## [EXERCISE PROMPT]
Below are the records; tally the lines in them that include the word "Федерации" and reply with the number alone.

## [GIVEN DATA]
'''

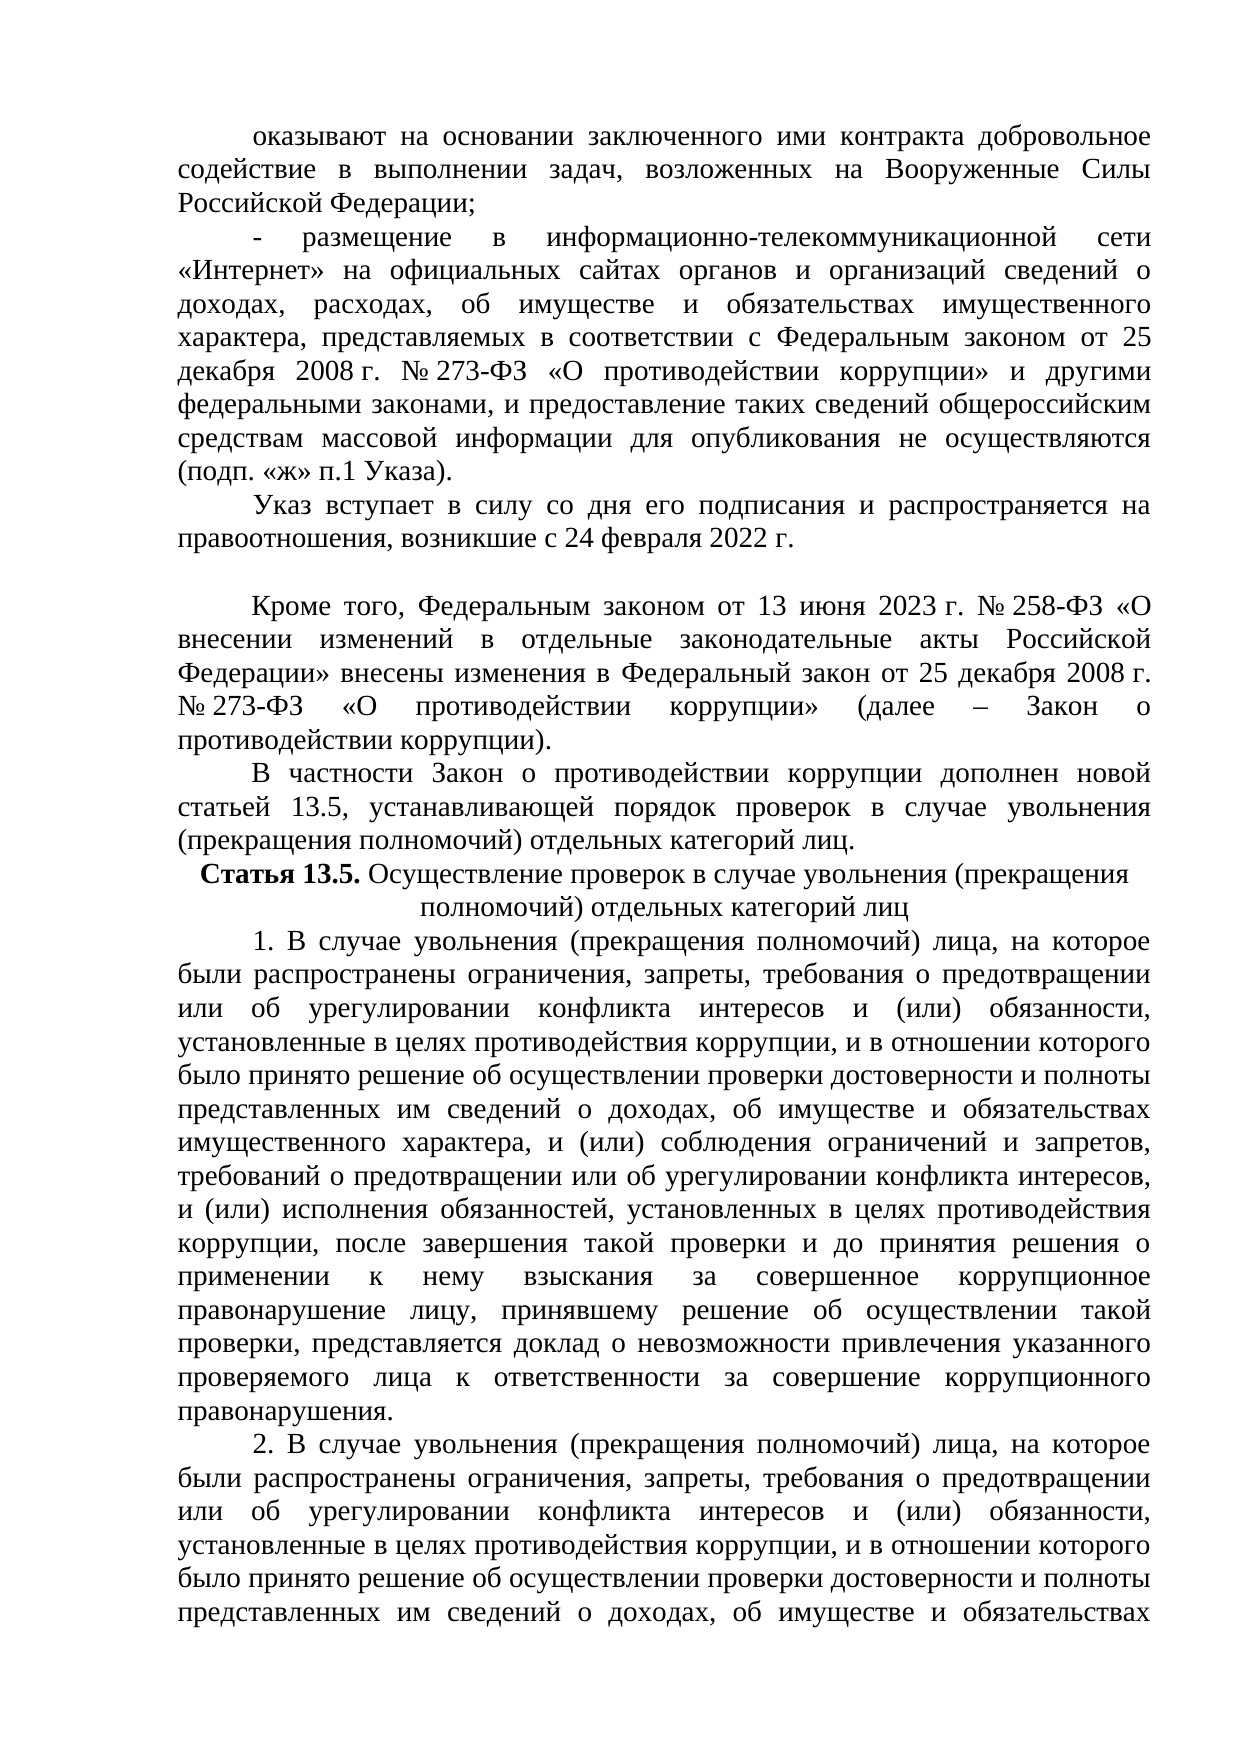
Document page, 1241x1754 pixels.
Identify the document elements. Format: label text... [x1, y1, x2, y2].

text оказывают на основании заключенного ими контракта добровольное содействие в выполнении задач, возложенных на Вооруженные Силы Российской Федерации; [177, 118, 1152, 219]
text Кроме того, Федеральным законом от 13 июня 2023 г. № 258-ФЗ «О внесении изменений в отдельные законодательные акты Российской Федерации» внесены изменения в Федеральный закон от 25 декабря 2008 г. № 273-ФЗ «О противодействии коррупции» (далее – Закон о противодействии коррупции). [177, 588, 1152, 755]
text Указ вступает в силу со дня его подписания и распространяется на правоотношения, возникшие с 24 февраля 2022 г. [177, 487, 1152, 554]
text Статья 13.5. Осуществление проверок в случае увольнения (прекращения полномочий) отдельных категорий лиц [177, 856, 1152, 923]
text 1. В случае увольнения (прекращения полномочий) лица, на которое были распространены ограничения, запреты, требования о предотвращении или об урегулировании конфликта интересов и (или) обязанности, установленные в целях противодействия коррупции, и в отношении которого было принято решение об осуществлении проверки достоверности и полноты представленных им сведений о доходах, об имуществе и обязательствах имущественного характера, и (или) соблюдения ограничений и запретов, требований о предотвращении или об урегулировании конфликта интересов, и (или) исполнения обязанностей, установленных в целях противодействия коррупции, после завершения такой проверки и до принятия решения о применении к нему взыскания за совершенное коррупционное правонарушение лицу, принявшему решение об осуществлении такой проверки, представляется доклад о невозможности привлечения указанного проверяемого лица к ответственности за совершение коррупционного правонарушения. [177, 923, 1152, 1426]
text - размещение в информационно-телекоммуникационной сети «Интернет» на официальных сайтах органов и организаций сведений о доходах, расходах, об имуществе и обязательствах имущественного характера, представляемых в соответствии с Федеральным законом от 25 декабря 2008 г. № 273-ФЗ «О противодействии коррупции» и другими федеральными законами, и предоставление таких сведений общероссийским средствам массовой информации для опубликования не осуществляются (подп. «ж» п.1 Указа). [177, 219, 1152, 487]
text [177, 1426, 1152, 1627]
text В частности Закон о противодействии коррупции дополнен новой статьей 13.5, устанавливающей порядок проверок в случае увольнения (прекращения полномочий) отдельных категорий лиц. [177, 755, 1152, 856]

'''

## [ANSWER TO THE PROBLEM]
2